■ Problem to solve
Leave the pictures out and quote every line from the start of the listing to the line with "If the **-f**", inclusive.

··· Provided records

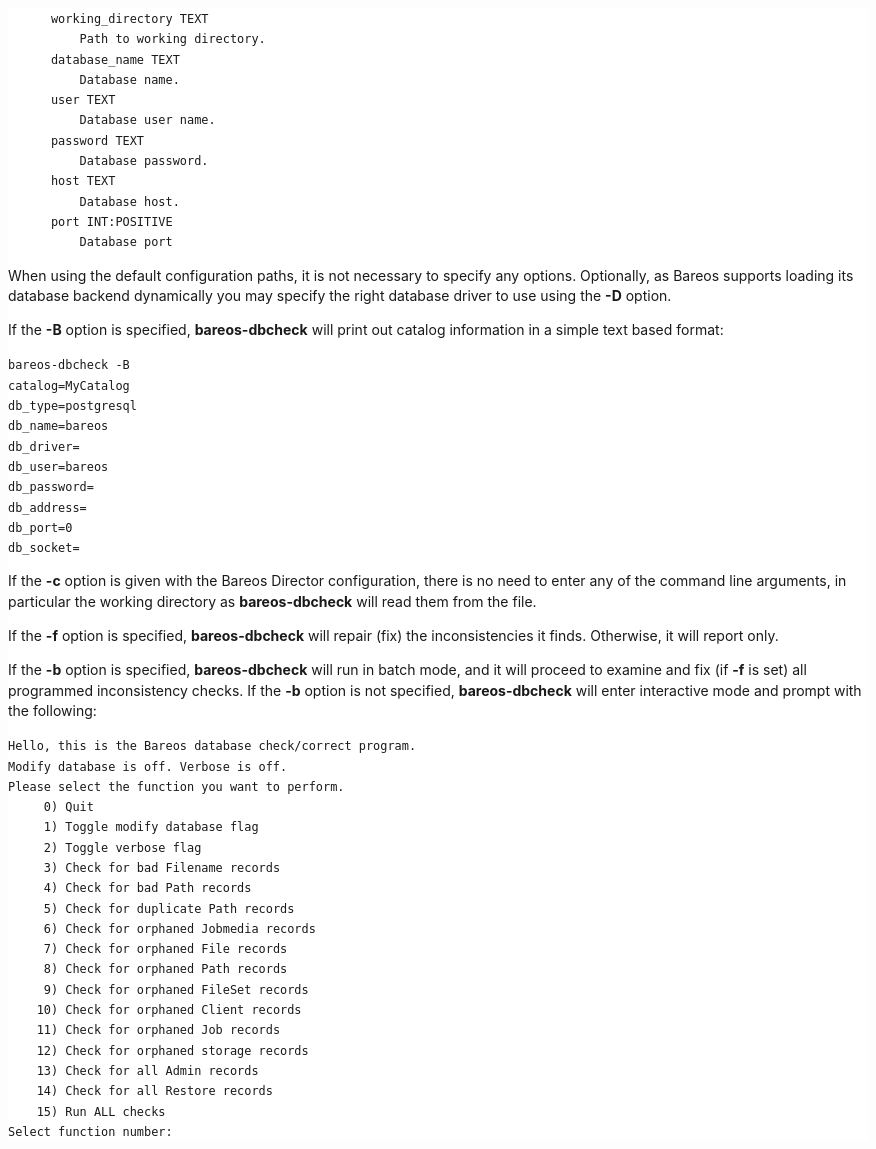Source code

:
 ```
      working_directory TEXT
          Path to working directory. 
      database_name TEXT
          Database name. 
      user TEXT
          Database user name. 
      password TEXT
          Database password. 
      host TEXT
          Database host. 
      port INT:POSITIVE
          Database port 
```

When using the default configuration paths, it is  not necessary to specify any options. Optionally, as Bareos supports  loading its database backend dynamically you may specify the right  database driver to use using the **-D** option.

If the **-B** option is specified, **bareos-dbcheck** will print out catalog information in a simple text based format:

```
bareos-dbcheck -B
catalog=MyCatalog
db_type=postgresql
db_name=bareos
db_driver=
db_user=bareos
db_password=
db_address=
db_port=0
db_socket=
```

If the **-c** option is given with the Bareos  Director configuration, there is no need to enter any of the command  line arguments, in particular the working directory as **bareos-dbcheck** will read them from the file.

If the **-f** option is specified, **bareos-dbcheck** will repair (fix) the inconsistencies it finds. Otherwise, it will report only.

If the **-b** option is specified, **bareos-dbcheck** will run in batch mode, and it will proceed to examine and fix (if **-f** is set) all programmed inconsistency checks. If the **-b** option is not specified, **bareos-dbcheck** will enter interactive mode and prompt with the following:

```
Hello, this is the Bareos database check/correct program.
Modify database is off. Verbose is off.
Please select the function you want to perform.
     0) Quit
     1) Toggle modify database flag
     2) Toggle verbose flag
     3) Check for bad Filename records
     4) Check for bad Path records
     5) Check for duplicate Path records
     6) Check for orphaned Jobmedia records
     7) Check for orphaned File records
     8) Check for orphaned Path records
     9) Check for orphaned FileSet records
    10) Check for orphaned Client records
    11) Check for orphaned Job records
    12) Check for orphaned storage records
    13) Check for all Admin records
    14) Check for all Restore records
    15) Run ALL checks
Select function number:
```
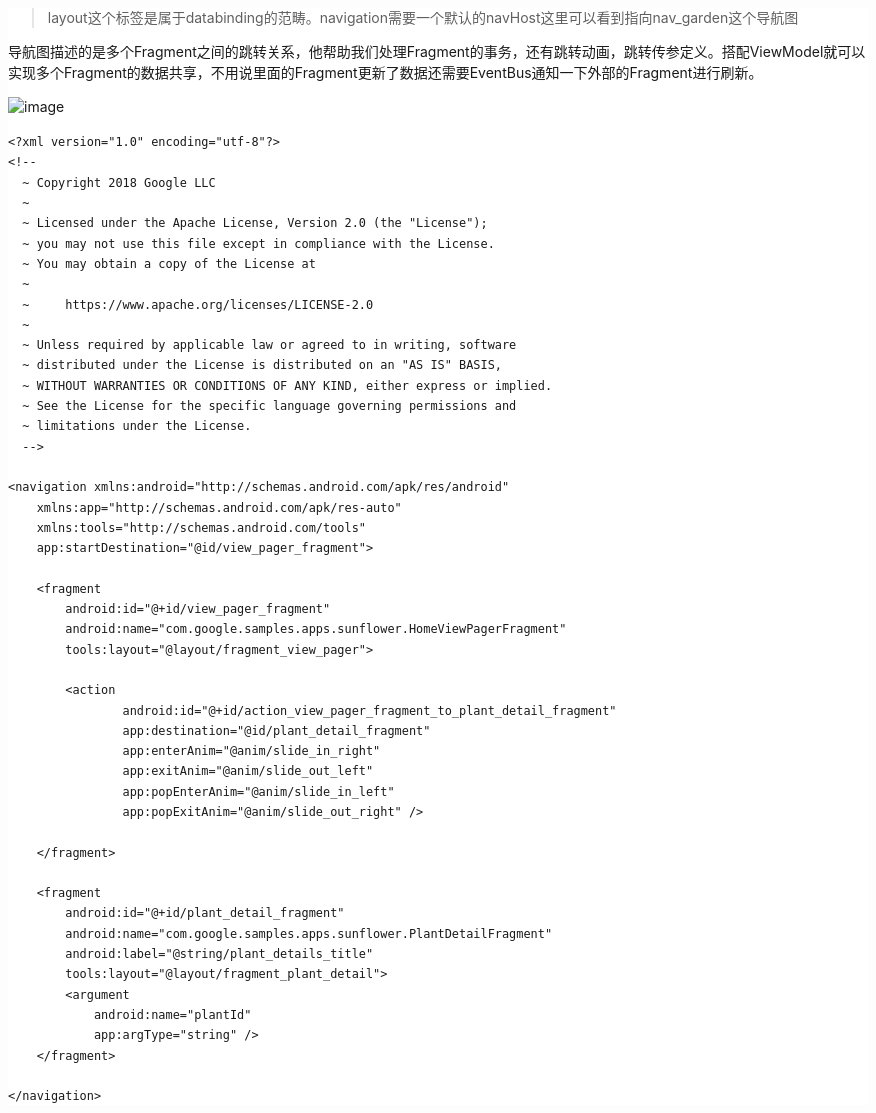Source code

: > layout这个标签是属于databinding的范畴。navigation需要一个默认的navHost这里可以看到指向nav_garden这个导航图

导航图描述的是多个Fragment之间的跳转关系，他帮助我们处理Fragment的事务，还有跳转动画，跳转传参定义。搭配ViewModel就可以实现多个Fragment的数据共享，不用说里面的Fragment更新了数据还需要EventBus通知一下外部的Fragment进行刷新。



![image](https://tva3.sinaimg.cn/large/c1b251b3gy1getawbk4i6j20kc0dlglz.jpg)



```
<?xml version="1.0" encoding="utf-8"?>
<!--
  ~ Copyright 2018 Google LLC
  ~
  ~ Licensed under the Apache License, Version 2.0 (the "License");
  ~ you may not use this file except in compliance with the License.
  ~ You may obtain a copy of the License at
  ~
  ~     https://www.apache.org/licenses/LICENSE-2.0
  ~
  ~ Unless required by applicable law or agreed to in writing, software
  ~ distributed under the License is distributed on an "AS IS" BASIS,
  ~ WITHOUT WARRANTIES OR CONDITIONS OF ANY KIND, either express or implied.
  ~ See the License for the specific language governing permissions and
  ~ limitations under the License.
  -->

<navigation xmlns:android="http://schemas.android.com/apk/res/android"
    xmlns:app="http://schemas.android.com/apk/res-auto"
    xmlns:tools="http://schemas.android.com/tools"
    app:startDestination="@id/view_pager_fragment">

    <fragment
        android:id="@+id/view_pager_fragment"
        android:name="com.google.samples.apps.sunflower.HomeViewPagerFragment"
        tools:layout="@layout/fragment_view_pager">

        <action
                android:id="@+id/action_view_pager_fragment_to_plant_detail_fragment"
                app:destination="@id/plant_detail_fragment"
                app:enterAnim="@anim/slide_in_right"
                app:exitAnim="@anim/slide_out_left"
                app:popEnterAnim="@anim/slide_in_left"
                app:popExitAnim="@anim/slide_out_right" />

    </fragment>

    <fragment
        android:id="@+id/plant_detail_fragment"
        android:name="com.google.samples.apps.sunflower.PlantDetailFragment"
        android:label="@string/plant_details_title"
        tools:layout="@layout/fragment_plant_detail">
        <argument
            android:name="plantId"
            app:argType="string" />
    </fragment>

</navigation>
```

······

■ Exercise answer
Source code

:
 ```
      working_directory TEXT
          Path to working directory. 
      database_name TEXT
          Database name. 
      user TEXT
          Database user name. 
      password TEXT
          Database password. 
      host TEXT
          Database host. 
      port INT:POSITIVE
          Database port 
```

When using the default configuration paths, it is  not necessary to specify any options. Optionally, as Bareos supports  loading its database backend dynamically you may specify the right  database driver to use using the **-D** option.

If the **-B** option is specified, **bareos-dbcheck** will print out catalog information in a simple text based format:

```
bareos-dbcheck -B
catalog=MyCatalog
db_type=postgresql
db_name=bareos
db_driver=
db_user=bareos
db_password=
db_address=
db_port=0
db_socket=
```

If the **-c** option is given with the Bareos  Director configuration, there is no need to enter any of the command  line arguments, in particular the working directory as **bareos-dbcheck** will read them from the file.

If the **-f** option is specified, **bareos-dbcheck** will repair (fix) the inconsistencies it finds. Otherwise, it will report only.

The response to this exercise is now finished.